> _Request 1_
Copy out, word for word, the part of the agent model text that opens with the words containing "# change new" and closes with "library(tidyverse)".

If the patch is unoccupied, then we can work with our unhappy agent. If the patch is occupied, we need to continue to sample patches until we find one that is unoccupied.
Once selected, we change the new patch to occupied within the patch_df
, change the old patch to unoccupied within the patch_df
, and update the agent data frame with unhappy agent i’s new coordinates. The code to do so is something like the following.
# change new patch to unhappy agent i's type
patch_df[patch_df$xcoord == new_x & patch_df$ycoord == new_y, "type"] <- current_unhappy$type[1]
# go to the old patch where unhappy agent i used to live and change it to 0
patch_df[patch_df$xcoord == current_unhappy$xcoord[1] & patch_df$ycoord == current_unhappy$ycoord[1], "type"] <- 0
# update the agent_df to reflect unhappy agent i's new coordinates
agent_df[agent_df$agent == current_unhappy$agent[1], "xcoord"] <- new_x
agent_df[agent_df$agent == current_unhappy$agent[1], "ycoord"] <- new_y
Here is the full model.
library(tidyverse)
library(reshape2)
library(ggplot2)
# initial grid
#
#
#
#
#
#
dims <- 51*51
empty_patches <- 781
peeps <- c(rep(1, (dims-empty_patches) / 2),
rep(2, (dims-empty_patches) / 2),
rep(0, empty_patches))
num_agents <- dims - empty_patches
mat <- matrix(sample(peeps, dims, replace = F), 51, 51, byrow = T)
patch_df <- melt(mat) %>%
mutate(xcoord = Var1,
ycoord = Var2,
type = value) %>%
select(xcoord,
ycoord,
type)
agent_df <- patch_df %>%
filter(type %in% c(1,2)) %>%
mutate(agent = 1:num_agents)
plotfirst <- patch_df
alike_preference <- 0.6
# get neighbors function
#
#
#
#
#
#
#
#
get_neigh <- function(xy){
# starting from right and going clockwise, I want neighbors a,b,c,d,e,f,g,h
ax <- xy[1 , "xcoord"] + 1
ay <- xy[1, "ycoord"]
# xcoord, ycoord
a <- c(ax, ay)
bx <- xy[1 , "xcoord"] + 1
by <- xy[1, "ycoord"] - 1
# xcoord, ycoord
b <- c(bx, by)
cx <- xy[1 , "xcoord"]
cy <- xy[1, "ycoord"] - 1
# xcoord, ycoord
c <- c(cx, cy)
dx <- xy[1 , "xcoord"] - 1
dy <- xy[1, "ycoord"] - 1
# xcoord, ycoord
d <- c(dx, dy)

> _Request 2_
Please quote every line of the three entries below exactly, leaving the pictures out of your answer.

> _Provided records_
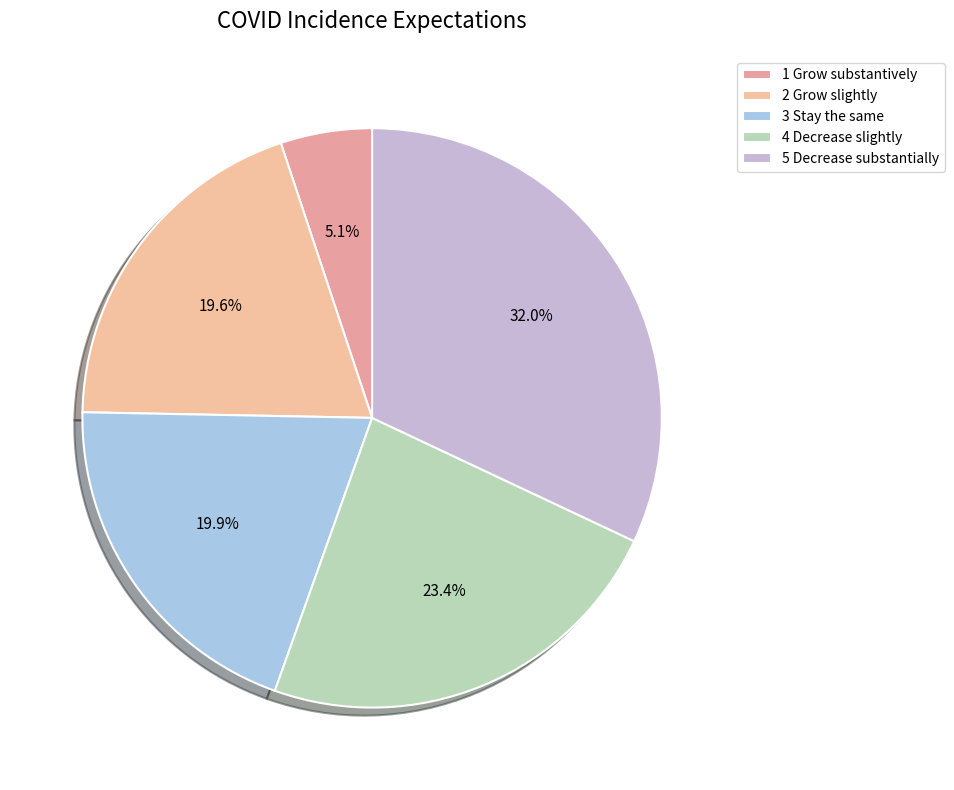

To the nearest percent, what is the difference between the largest and smallest slice percentages?

27%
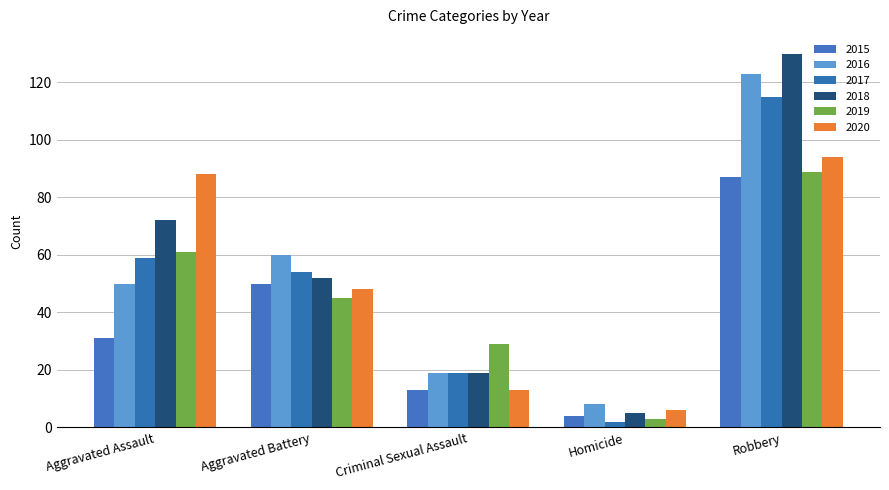

What is the average value of the 2019 series?

45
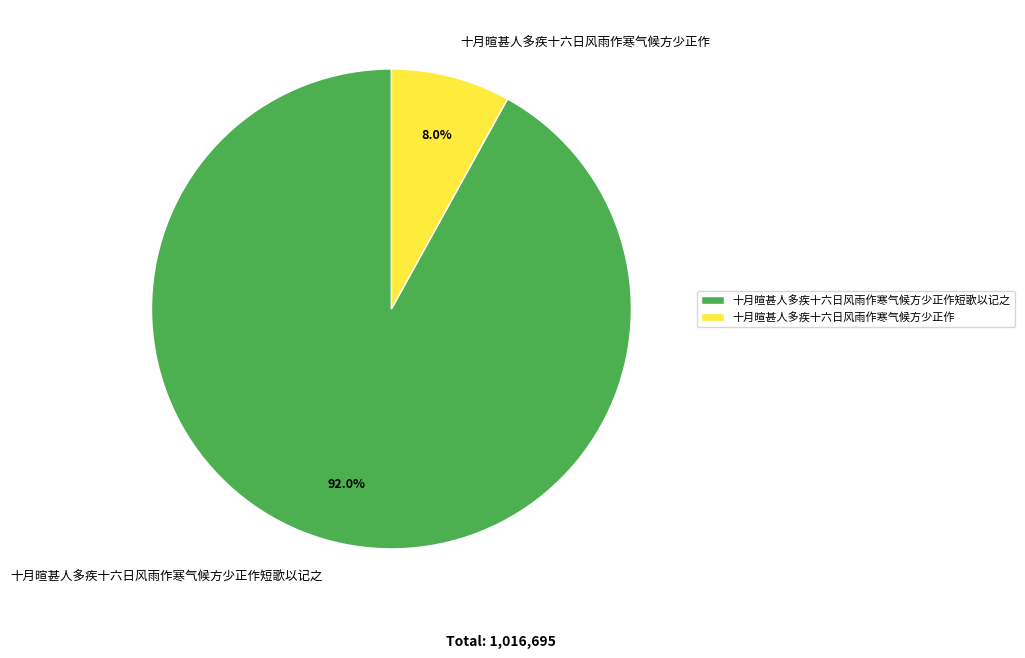

How many slices are in this pie chart?

2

> _Problem solution 1_
# change new patch to unhappy agent i's type
patch_df[patch_df$xcoord == new_x & patch_df$ycoord == new_y, "type"] <- current_unhappy$type[1]
# go to the old patch where unhappy agent i used to live and change it to 0
patch_df[patch_df$xcoord == current_unhappy$xcoord[1] & patch_df$ycoord == current_unhappy$ycoord[1], "type"] <- 0
# update the agent_df to reflect unhappy agent i's new coordinates
agent_df[agent_df$agent == current_unhappy$agent[1], "xcoord"] <- new_x
agent_df[agent_df$agent == current_unhappy$agent[1], "ycoord"] <- new_y
Here is the full model.
library(tidyverse)

> _Problem solution 2_
To the nearest percent, what is the difference between the largest and smallest slice percentages?

27%

What is the average value of the 2019 series?

45

How many slices are in this pie chart?

2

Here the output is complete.